There are some books that have a very profound, a very strong , or a life-altering effect; they teach us a way of life. To Kill a Mockingbird is one such book, that adults will always ask their kids to read when they are growing up.
The narrator is six year old Scout Finch who lives with her older brother Jem and widowed father Atticus Finch. Jem and Scout are joined by another boy called Dill and three of them explore the town and try to understand the events that have all the adults riled up. One such event is the case that Atticus Finch has been ordered by court, to defend a Tom Robinson. Tom Robinson has been accused of raping Mayella Ewell, a young white woman and the town is convinced of his crime because of his race. Atticus manages to prove that Mayella and her father are lying and trying to frame Tom but the jury convicts him and he’s shot while trying to escape prison. The injustice of it all rankles Scout and her companions and they try to make sense of the world around them. The story takes place during three years of the Great Depression in the fictional town of Maycomb, Alabama. Lee targets the racial discrimination that pervaded the Deep South and brings it out very well through the voice of her innocent narrator.
I was just entering my teens when I’d first read the book and I have never yet ceased to remember the effect the book had on me. One knows that racial discrimination is a fact, that there’s injustice in the world, that there are some who will stand up to truth and fight, but to be introduced to such concepts again through Scout put things into perspective. Atticus Finch was a man who gained your trust and respect, not just because the integrity he showed in his profession, a profession which isn’t too well known for their ethics, but also for the way he brought up his children without a mother. You see Scout and you feel for her, and love her guts. What has still stuck with me is the fact that she called her father by his name, Atticus. I remember how I though that it was such an odd and yet individualistic thing to do, to recognize a man for a man, and not for his role. I found that metaphor to echo throughout the book. Tom Robinson was not punished for being who he is, but for being seen in the role of a black man in a white society. Boo Radley was perceived to be eccentric and given a wide berth, not for being who he was, but for what they made him out to be. Atticus Finch, was the man he was, as in his life as in work, courageous, noble and honest, a man who became a hero for being who he was, for that is the true measure of integrity.
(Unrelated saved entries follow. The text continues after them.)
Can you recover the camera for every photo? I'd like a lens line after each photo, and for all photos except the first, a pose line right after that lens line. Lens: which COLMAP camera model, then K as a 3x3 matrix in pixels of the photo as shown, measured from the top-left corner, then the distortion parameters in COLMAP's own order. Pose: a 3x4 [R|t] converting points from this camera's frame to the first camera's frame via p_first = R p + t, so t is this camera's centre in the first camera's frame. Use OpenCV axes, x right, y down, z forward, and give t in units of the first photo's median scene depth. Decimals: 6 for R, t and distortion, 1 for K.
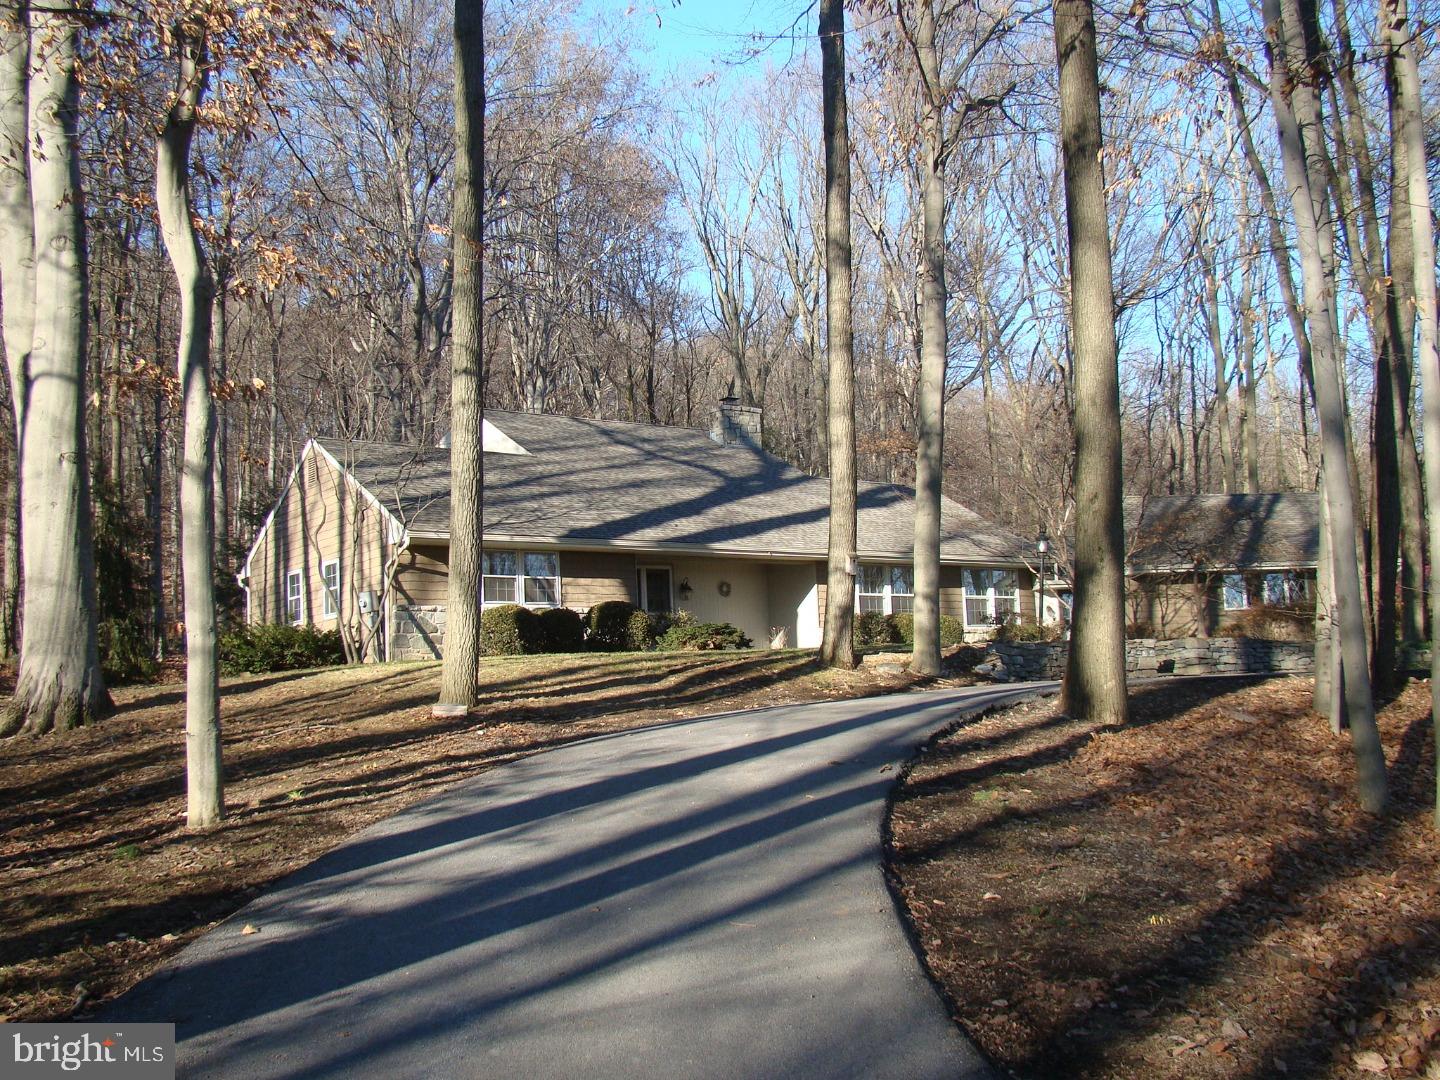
lens RADIAL K [[1502.9, 0, 719.6], [0, 1502.9, 585.5], [0, 0, 1]] dist [-0.049563, 0.000000]
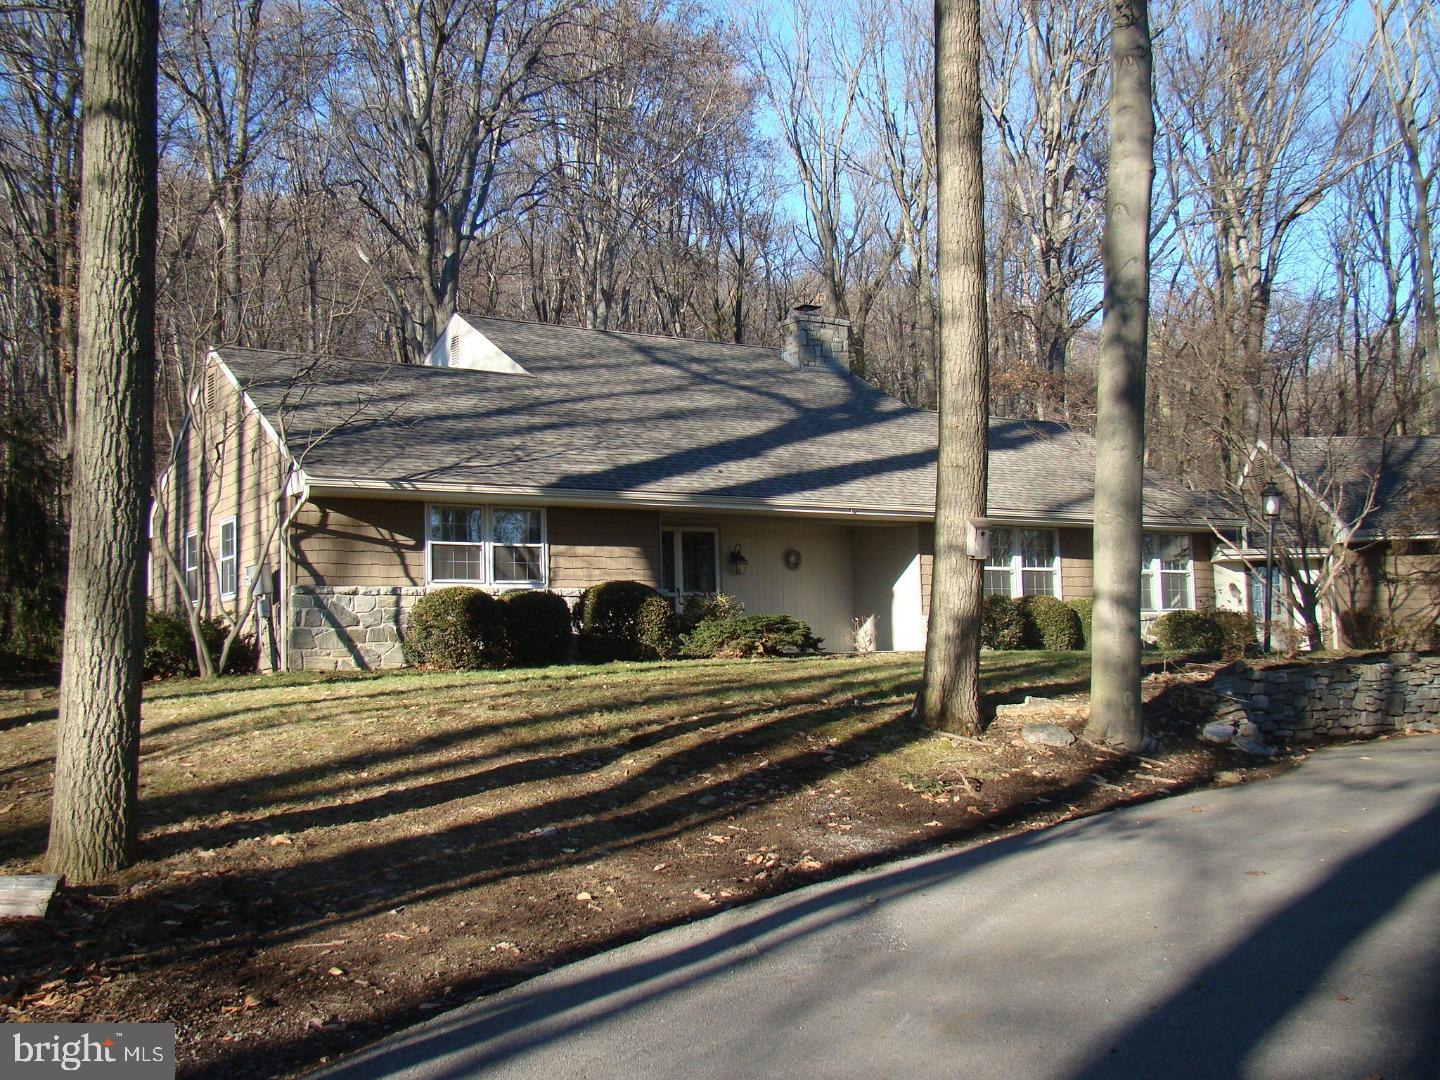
lens RADIAL K [[1502.9, 0, 729.6], [0, 1502.9, 538.2], [0, 0, 1]] dist [-0.049563, 0.000000]
pose [[0.997885, 0.007829, -0.064536, 0.021999], [-0.007746, 0.999969, 0.001533, -0.009762], [0.064546, -0.001030, 0.997914, 0.299807]]
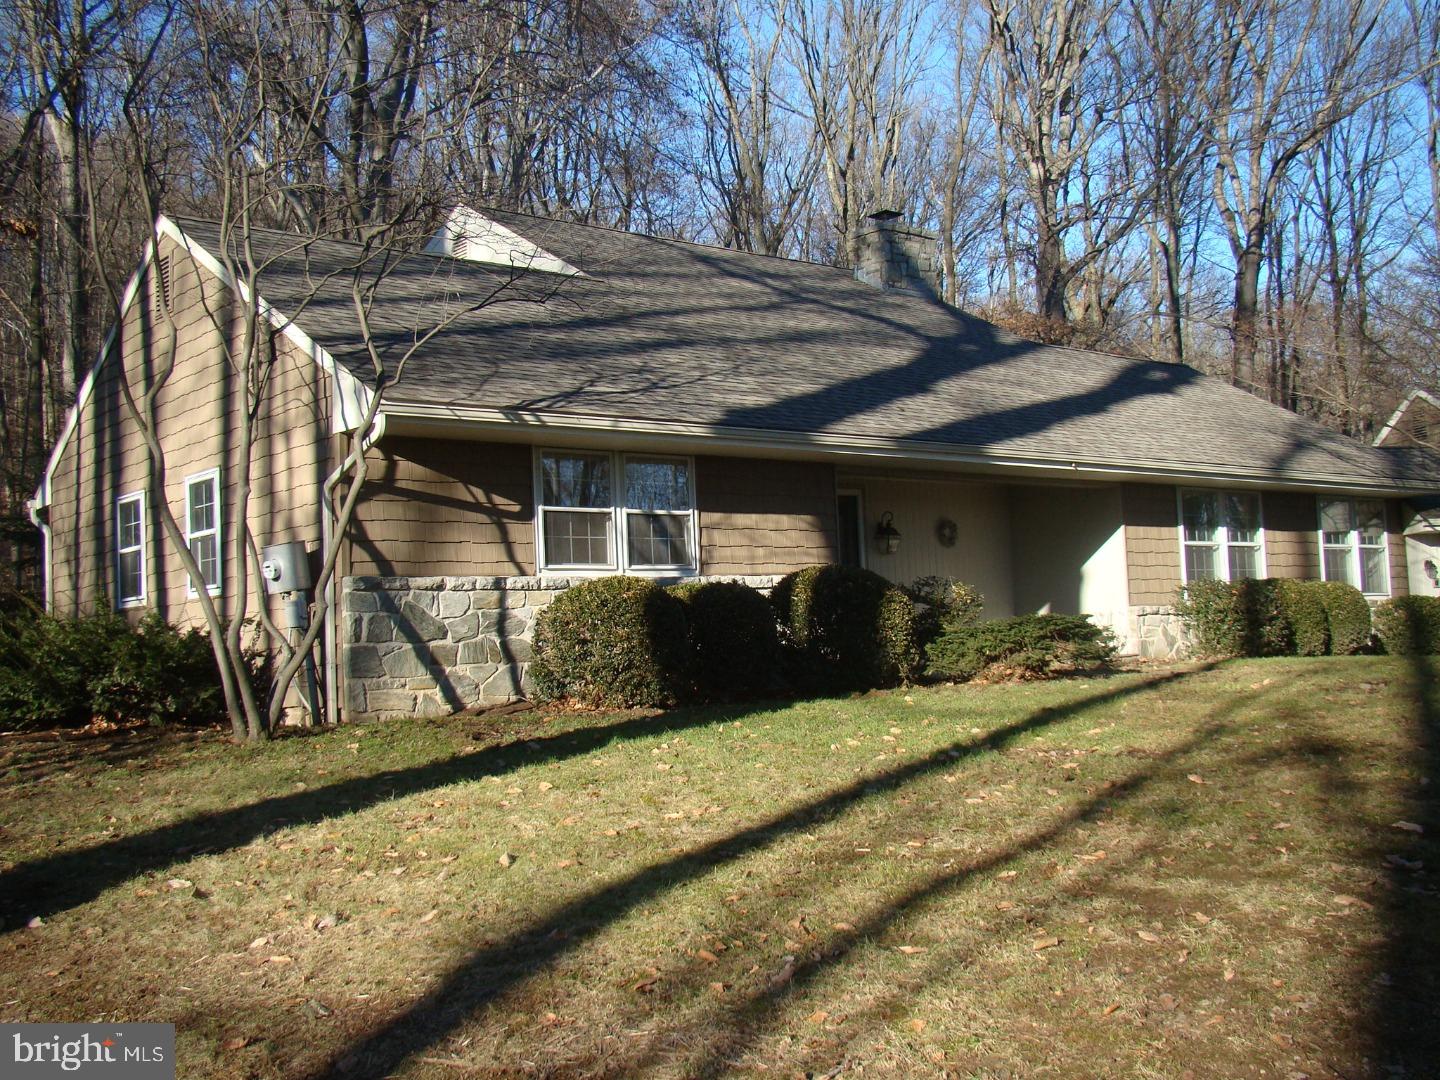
lens RADIAL K [[1502.9, 0, 719.0], [0, 1502.9, 531.2], [0, 0, 1]] dist [-0.049563, 0.000000]
pose [[0.998299, 0.005421, 0.058057, -0.122432], [-0.006204, 0.999892, 0.013313, -0.005408], [-0.057978, -0.013650, 0.998225, 0.510663]]
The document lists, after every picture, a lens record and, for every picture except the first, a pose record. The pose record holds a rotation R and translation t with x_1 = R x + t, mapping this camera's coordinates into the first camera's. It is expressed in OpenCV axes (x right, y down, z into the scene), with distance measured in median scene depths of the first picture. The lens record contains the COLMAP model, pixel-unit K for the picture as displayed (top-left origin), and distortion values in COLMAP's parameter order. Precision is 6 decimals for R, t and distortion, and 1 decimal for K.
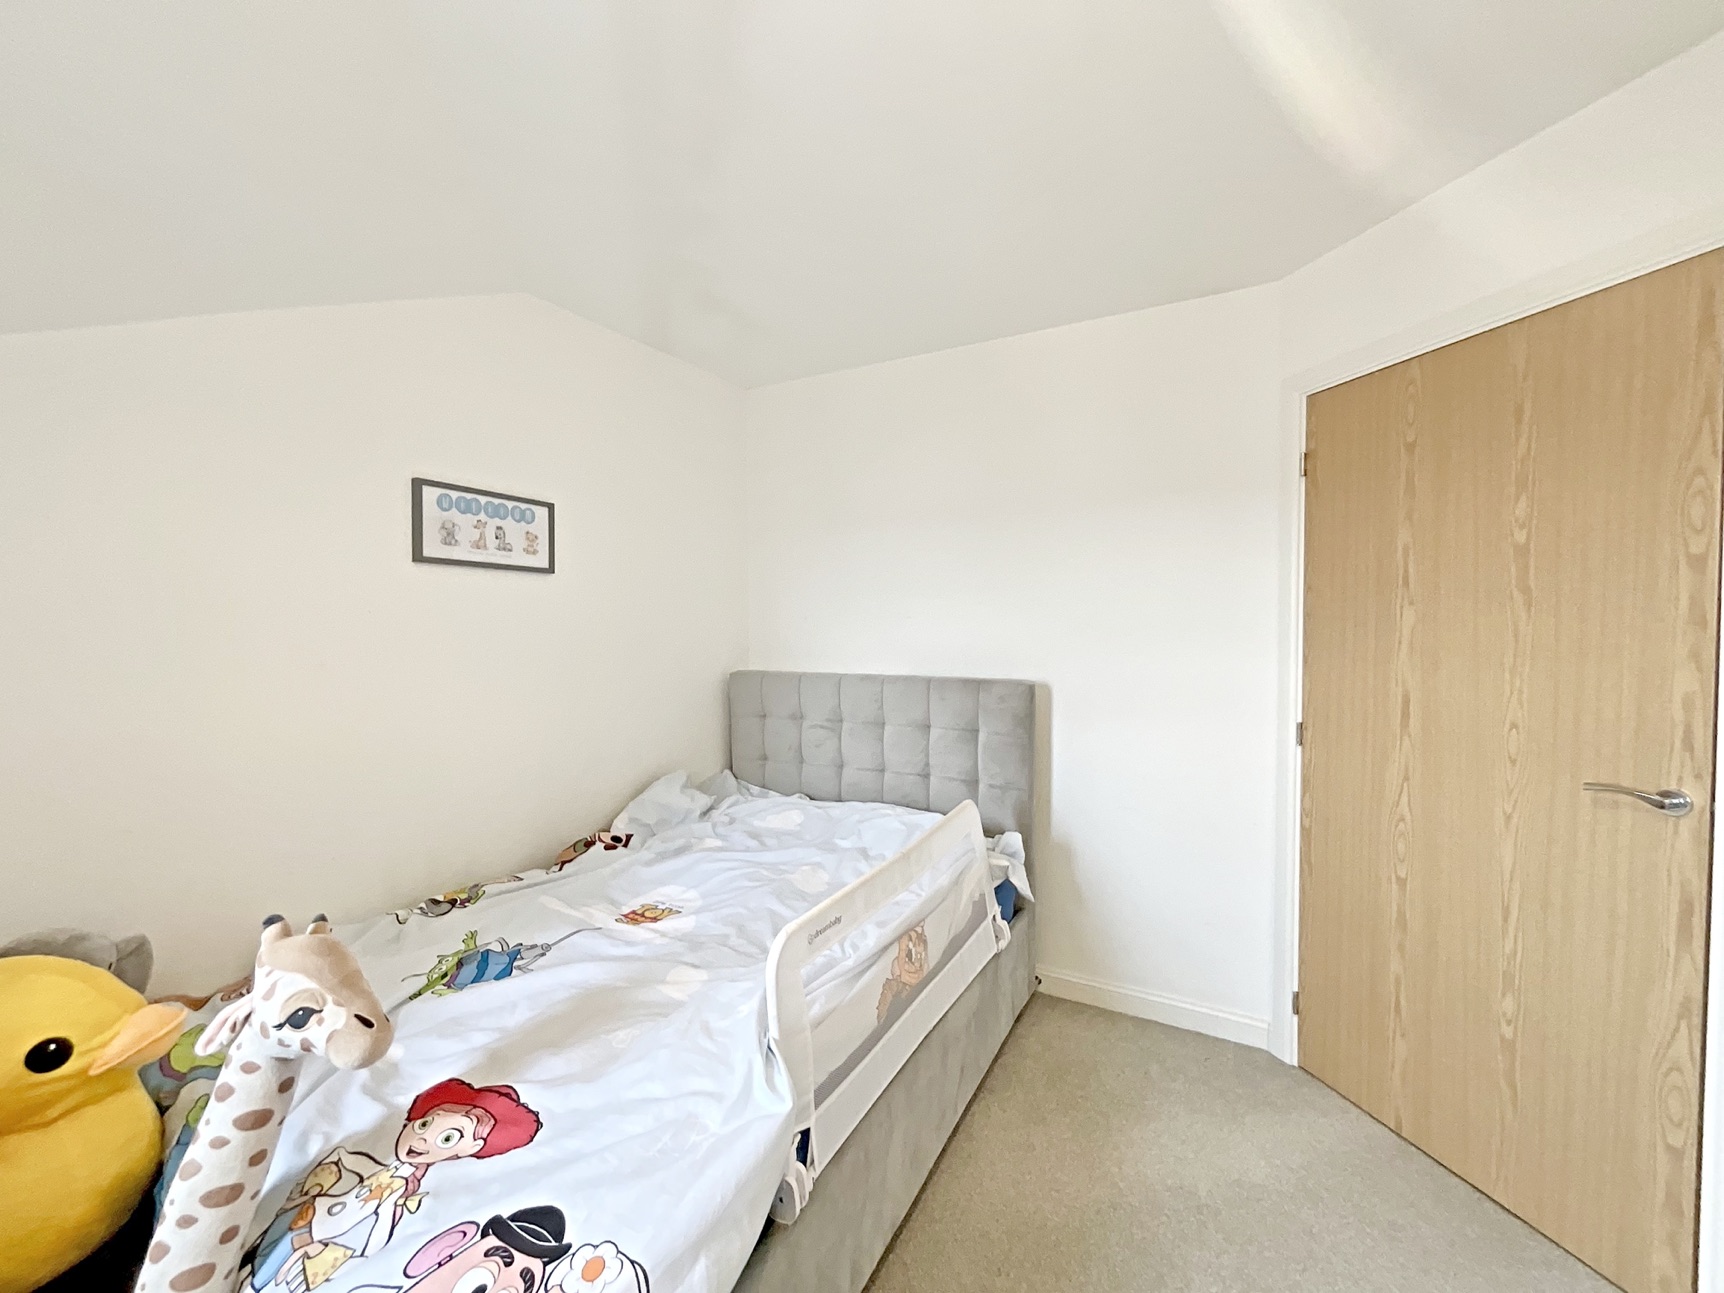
lens RADIAL K [[695.4, 0, 862.0], [0, 695.4, 646.5], [0, 0, 1]] dist [-0.011926, 0.000091]
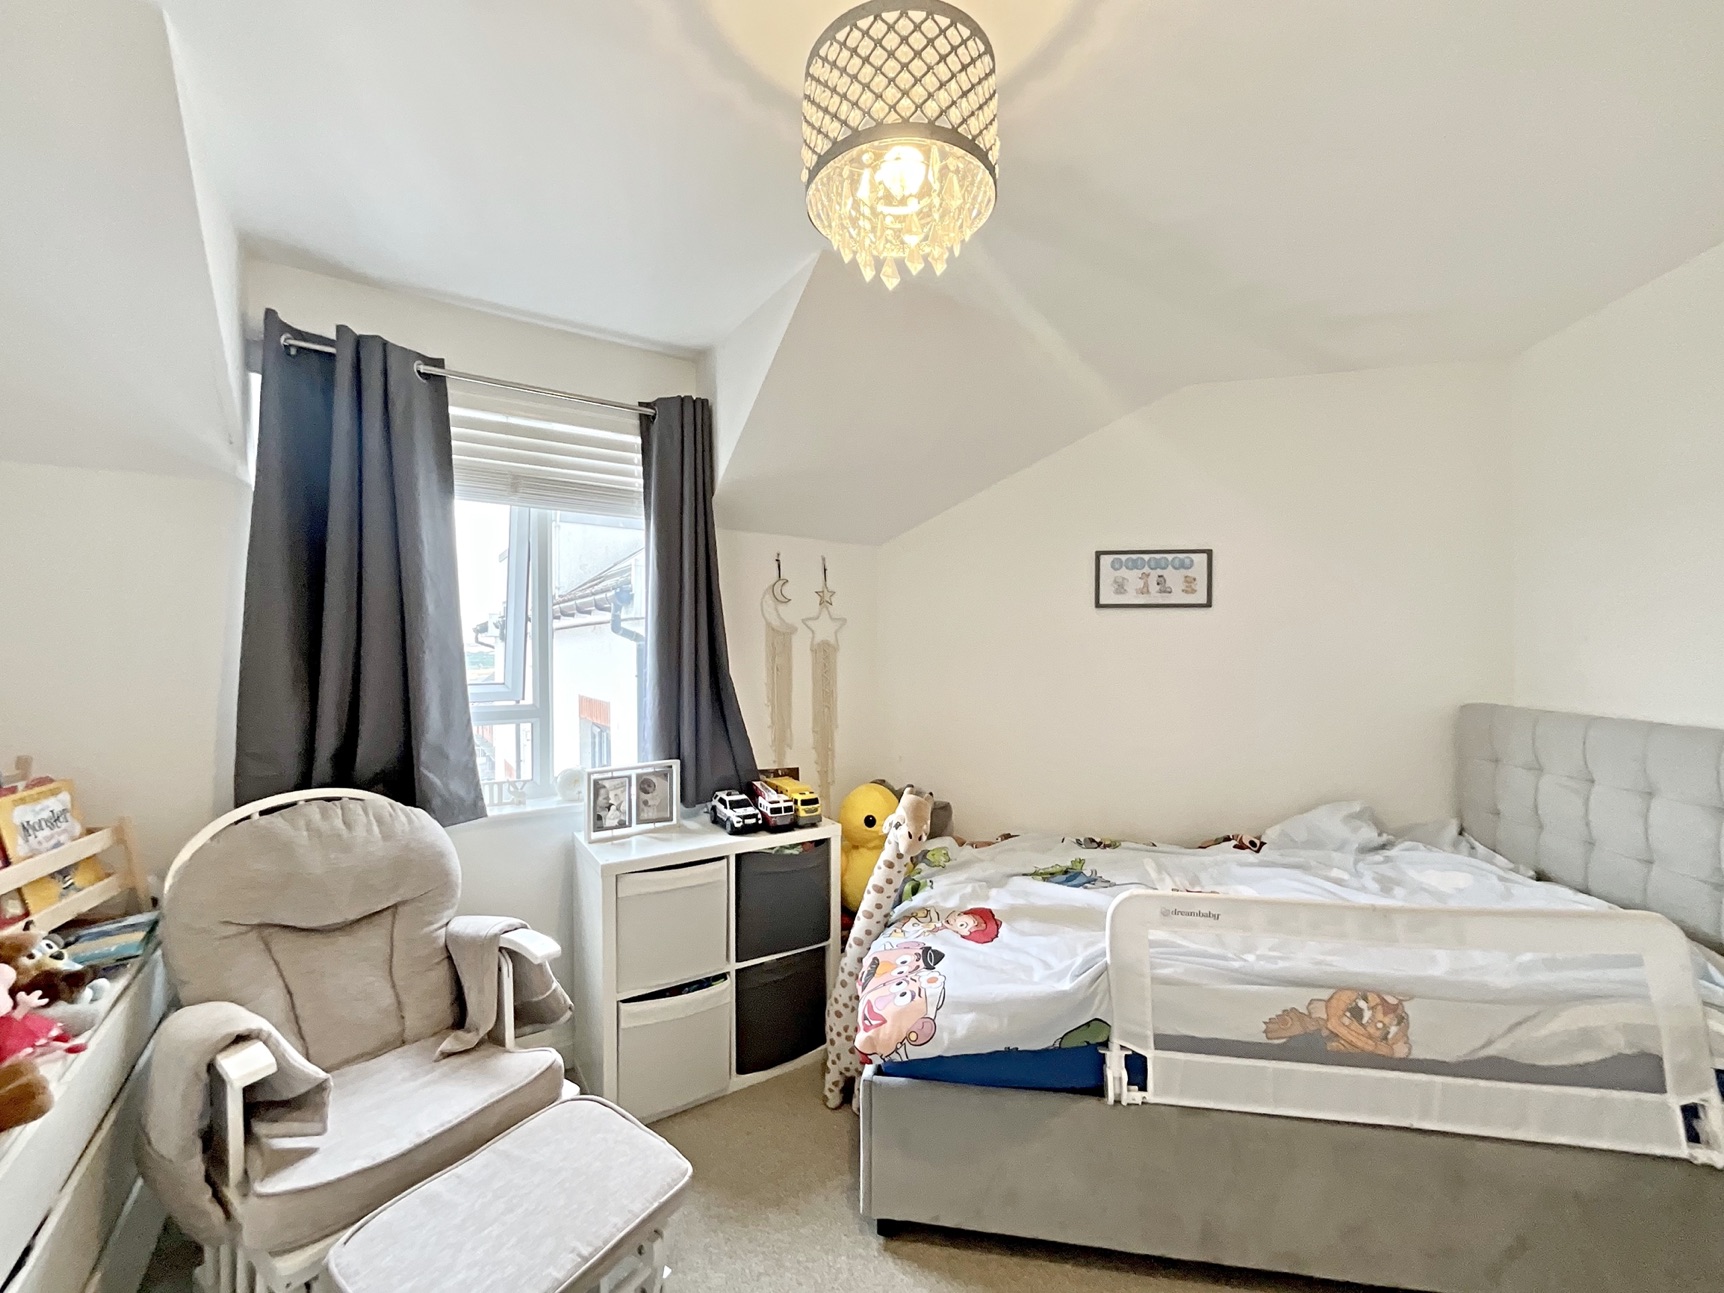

The world seen through the eyes of six year old can sometimes show more truths than an experienced eye bothers to notice. The confused and eager to learn children show us what we fail to understand when we abandon our curiosities and our search to find the truth. One can read the book time and again and only find their respect for the characters burgeoning with every passing year that our world falls into hands of Madoffs and.
This is a classic that everyone should read at least once in their lives. It is Lee’s only published work, but one that has a secured her a place in history that will be difficult to dislodge for many years to come. Nothing compares to the impact this book has had on its readers and modern literature.